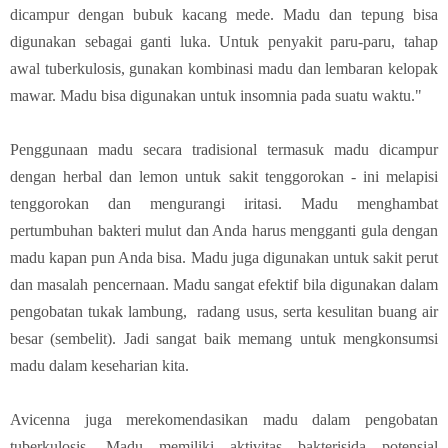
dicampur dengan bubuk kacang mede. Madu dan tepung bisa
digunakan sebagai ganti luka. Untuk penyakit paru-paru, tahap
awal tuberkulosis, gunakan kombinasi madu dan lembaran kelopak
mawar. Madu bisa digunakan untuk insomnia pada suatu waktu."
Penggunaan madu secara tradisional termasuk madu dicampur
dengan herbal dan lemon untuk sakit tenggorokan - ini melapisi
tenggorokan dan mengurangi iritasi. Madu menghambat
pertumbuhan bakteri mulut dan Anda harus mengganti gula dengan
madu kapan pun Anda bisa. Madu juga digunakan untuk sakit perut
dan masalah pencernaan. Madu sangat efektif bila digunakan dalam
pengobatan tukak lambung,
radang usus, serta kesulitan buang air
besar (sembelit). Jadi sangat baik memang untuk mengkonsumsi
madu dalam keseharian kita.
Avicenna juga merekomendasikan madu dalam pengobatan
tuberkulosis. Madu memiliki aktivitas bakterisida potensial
....................
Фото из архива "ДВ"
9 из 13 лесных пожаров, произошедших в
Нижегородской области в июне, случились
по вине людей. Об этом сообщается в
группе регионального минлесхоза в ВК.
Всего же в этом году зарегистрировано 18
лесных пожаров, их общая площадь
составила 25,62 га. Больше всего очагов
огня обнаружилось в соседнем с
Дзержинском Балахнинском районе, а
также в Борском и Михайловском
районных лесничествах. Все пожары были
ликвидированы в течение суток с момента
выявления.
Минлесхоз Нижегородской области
....................
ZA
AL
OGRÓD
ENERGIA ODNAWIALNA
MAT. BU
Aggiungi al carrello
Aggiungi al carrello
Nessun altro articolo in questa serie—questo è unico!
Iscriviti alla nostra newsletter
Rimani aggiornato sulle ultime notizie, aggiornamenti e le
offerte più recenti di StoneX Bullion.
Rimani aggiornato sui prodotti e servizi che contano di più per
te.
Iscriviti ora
....................
» Task directions
The lines above starting at the one that contains "dicampur dengan bubuk" and ending at the one that contains "tuberkulosis. Madu memiliki" must be transcribed exactly, and no other lines may appear.

» Output for this exercise
dicampur dengan bubuk kacang mede. Madu dan tepung bisa
digunakan sebagai ganti luka. Untuk penyakit paru-paru, tahap
awal tuberkulosis, gunakan kombinasi madu dan lembaran kelopak
mawar. Madu bisa digunakan untuk insomnia pada suatu waktu."
Penggunaan madu secara tradisional termasuk madu dicampur
dengan herbal dan lemon untuk sakit tenggorokan - ini melapisi
tenggorokan dan mengurangi iritasi. Madu menghambat
pertumbuhan bakteri mulut dan Anda harus mengganti gula dengan
madu kapan pun Anda bisa. Madu juga digunakan untuk sakit perut
dan masalah pencernaan. Madu sangat efektif bila digunakan dalam
pengobatan tukak lambung,
radang usus, serta kesulitan buang air
besar (sembelit). Jadi sangat baik memang untuk mengkonsumsi
madu dalam keseharian kita.
Avicenna juga merekomendasikan madu dalam pengobatan
tuberkulosis. Madu memiliki aktivitas bakterisida potensial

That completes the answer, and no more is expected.